Frum wants to believe that Republicans were the party of "no." I can understand why, if he's listened to the Democrats and the MSNBC media. But if he had watched the health care summit he'd know that Republicans have actually offered lots of ideas. It's just that Obama and the Democrats rejected them out of hand. Democrats have huge majorities in the House and Senate, and the Presidency. That pretty starkly limits the power of the opposition. That the bill came as close to failure as it did attests to the leftward maximalization strategy the Democrats followed when crafting the bill and propelling it through the legislature.

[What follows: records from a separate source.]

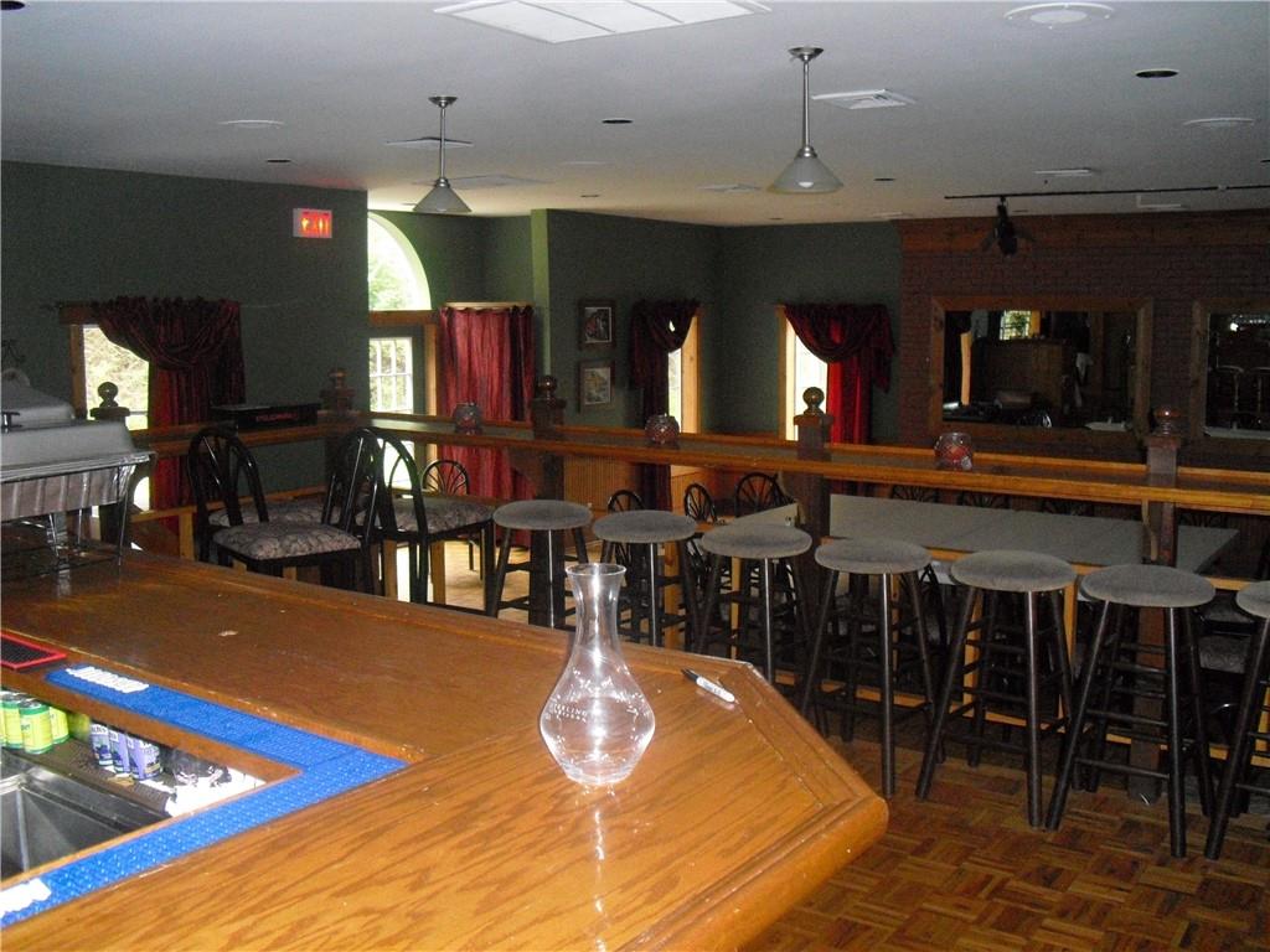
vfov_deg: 39.7
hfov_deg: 51.4
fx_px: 1321
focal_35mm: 36
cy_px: 476
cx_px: 635
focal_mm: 6.3
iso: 800
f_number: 3.1
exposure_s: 1/60
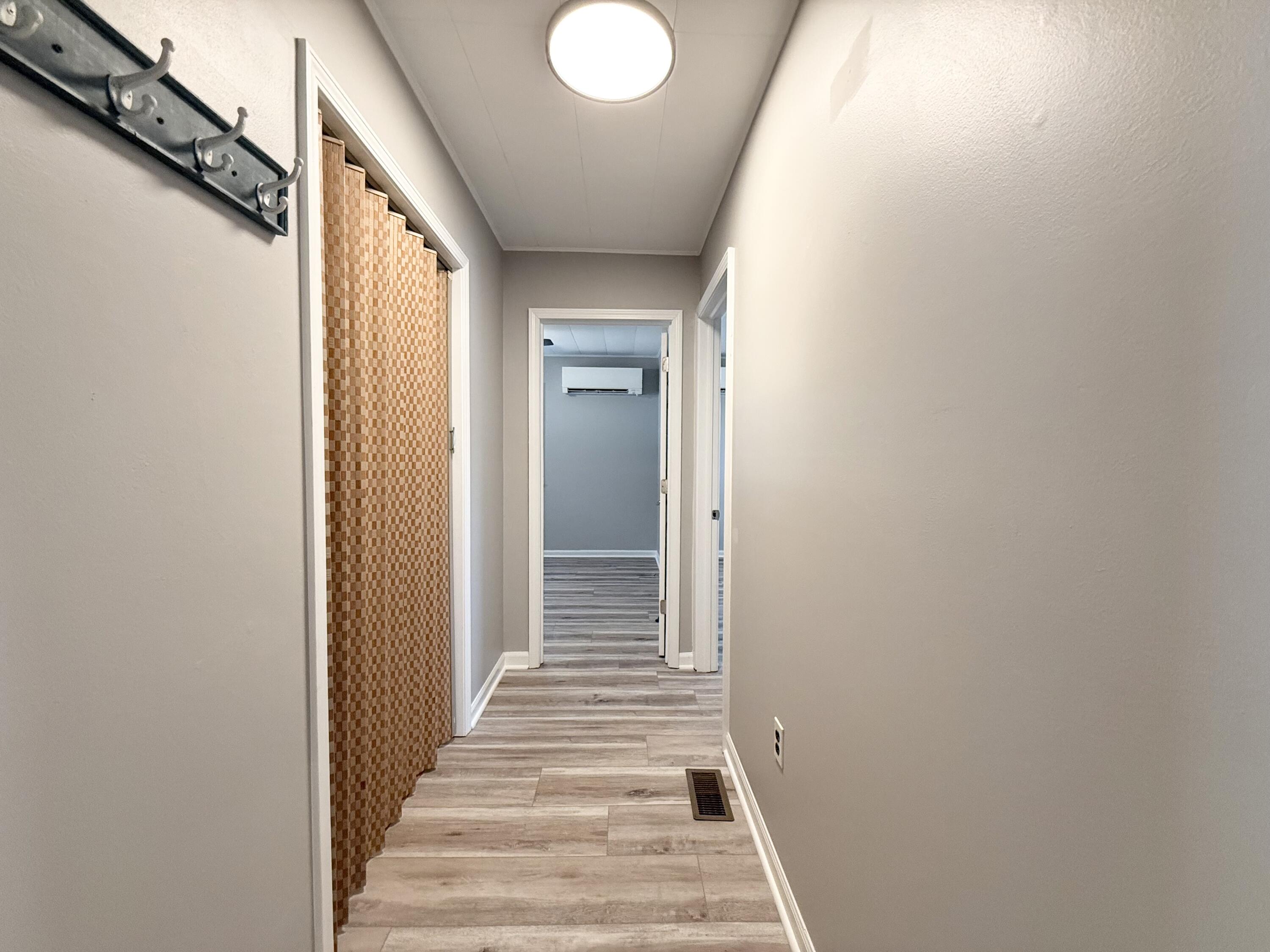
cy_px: 476
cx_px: 635
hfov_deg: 102.1
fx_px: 514
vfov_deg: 85.7
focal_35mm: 14
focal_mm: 2.22
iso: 250
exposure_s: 1/120
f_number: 2.2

Finally, Frum levels a major accusation of duplicity at the popular mouthpieces of the right:

So today's defeat for free-market economics and Republican values is a huge win for the conservative entertainment industry. Their listeners and viewers will now be even more enraged, even more frustrated, even more disappointed in everybody except the responsibility-free talkers on television and radio. For them, it's mission accomplished.

It's understandable that Frum is bitter, but this is terribly disingenuous. Does Frum seriously believe that Limbaugh, Hannity, Fox News, the NY Post, and the handful of other opinion makers on the popular right were hoping for the success of Obamacare and the rest of the lefty legislative agenda on the way, and are trashing it in a clever, deep game to maximize their markets? If that were true, why does the left want to quash them? Frum is engaging in paranoid fantasy here.

Furthermore, he himself is a member of the conservative entertainment industry. Or at least he purports to be. I'm not sure he's all that conservative or, for that matter, all that entertaining.